Musings on the Torments of a New England Spring
I’m all for seasonal eating. I practice it as best I can. However, life seems cruel when the March and April food magazines arriving in the mail and food websites I’m browsing this week all feature recipes for spring produce like peas, asparagus, rhubarb, and strawberries.
We planted peas last weekend, but the harvest time is 65 days. That means I can’t expect to enjoy the first fresh garden peapod until the end of May. While in the garden, I checked out the asparagus bed, but found no sign of green. I also checked the rhubarb, which is just starting to poke up some eyes. And strawberries? Ha! We’re taking June here in Massachusetts, extending into July up in Maine.
First up will probably be the mesclun mix we planted. It might be ready in a month. The head lettuce packet says 45 days, so that’s early May. I know that no other “spring” fruits or vegetables, at least ones grown here, will be available locally for a while, but I sure can’t wait!

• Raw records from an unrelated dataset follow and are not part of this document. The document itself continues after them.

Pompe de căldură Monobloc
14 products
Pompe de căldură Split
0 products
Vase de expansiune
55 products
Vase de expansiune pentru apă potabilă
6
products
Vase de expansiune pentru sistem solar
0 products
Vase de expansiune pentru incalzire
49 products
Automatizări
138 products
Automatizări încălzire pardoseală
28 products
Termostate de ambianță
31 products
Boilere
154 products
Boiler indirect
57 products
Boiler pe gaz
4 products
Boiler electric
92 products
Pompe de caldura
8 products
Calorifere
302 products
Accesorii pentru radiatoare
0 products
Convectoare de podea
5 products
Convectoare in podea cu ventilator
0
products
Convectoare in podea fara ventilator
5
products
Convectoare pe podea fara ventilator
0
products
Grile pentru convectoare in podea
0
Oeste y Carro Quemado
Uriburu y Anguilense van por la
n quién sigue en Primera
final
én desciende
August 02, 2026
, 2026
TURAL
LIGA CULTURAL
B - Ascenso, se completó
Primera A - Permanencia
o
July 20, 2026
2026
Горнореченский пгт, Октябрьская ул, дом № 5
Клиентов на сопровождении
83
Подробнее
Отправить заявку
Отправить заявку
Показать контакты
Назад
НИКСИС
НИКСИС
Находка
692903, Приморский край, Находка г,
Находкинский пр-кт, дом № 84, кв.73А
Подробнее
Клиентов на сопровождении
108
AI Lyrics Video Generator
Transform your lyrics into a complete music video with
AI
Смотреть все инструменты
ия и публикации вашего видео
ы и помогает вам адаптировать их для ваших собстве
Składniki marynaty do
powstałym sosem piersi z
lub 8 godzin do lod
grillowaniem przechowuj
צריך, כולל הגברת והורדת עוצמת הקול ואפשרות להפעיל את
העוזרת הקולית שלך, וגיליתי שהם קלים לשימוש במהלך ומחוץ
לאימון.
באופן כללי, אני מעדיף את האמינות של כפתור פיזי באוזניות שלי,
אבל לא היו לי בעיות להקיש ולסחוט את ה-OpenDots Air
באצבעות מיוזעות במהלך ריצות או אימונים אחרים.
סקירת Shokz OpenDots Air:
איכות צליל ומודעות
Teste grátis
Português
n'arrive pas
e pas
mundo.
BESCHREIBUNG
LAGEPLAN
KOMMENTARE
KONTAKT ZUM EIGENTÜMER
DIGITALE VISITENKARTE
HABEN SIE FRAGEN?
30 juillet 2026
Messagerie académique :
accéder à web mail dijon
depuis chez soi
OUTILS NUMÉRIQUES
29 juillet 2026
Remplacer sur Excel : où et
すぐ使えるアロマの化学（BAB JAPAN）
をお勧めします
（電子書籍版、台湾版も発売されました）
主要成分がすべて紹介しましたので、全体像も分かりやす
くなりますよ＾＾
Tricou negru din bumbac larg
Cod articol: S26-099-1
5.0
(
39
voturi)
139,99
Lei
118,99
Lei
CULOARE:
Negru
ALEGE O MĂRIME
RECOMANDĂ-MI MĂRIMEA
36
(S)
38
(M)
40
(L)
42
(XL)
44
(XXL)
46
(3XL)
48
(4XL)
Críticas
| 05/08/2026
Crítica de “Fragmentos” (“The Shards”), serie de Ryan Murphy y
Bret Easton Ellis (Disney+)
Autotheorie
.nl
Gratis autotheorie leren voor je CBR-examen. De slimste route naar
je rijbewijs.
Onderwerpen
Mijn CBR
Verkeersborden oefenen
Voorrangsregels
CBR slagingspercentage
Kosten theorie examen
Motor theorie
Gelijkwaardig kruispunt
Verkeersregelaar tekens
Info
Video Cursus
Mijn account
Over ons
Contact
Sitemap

On a positive note, the flower beds are full of activity. I can see leaves popping up from many of my bulbs, but, so far, blooms only on the snowdrops (for a while now) and crocus. Hyacinth, daffodil, and muscari have yet to show their colors. The perennials are arriving quickly. I see the first leaves of so many plants coming out to say hello to spring. There are day lilies, poppies, sedum, bleeding hearts, columbine, iris, valarian, Pasque flower, a few millimeters more each day.
Also, last night when I was walking Bella, I heard the peepers for the first time this year. That is also an encouraging sign.
I’ll end on a humorous note: it was snowing this morning! But it was gone in the afternoon.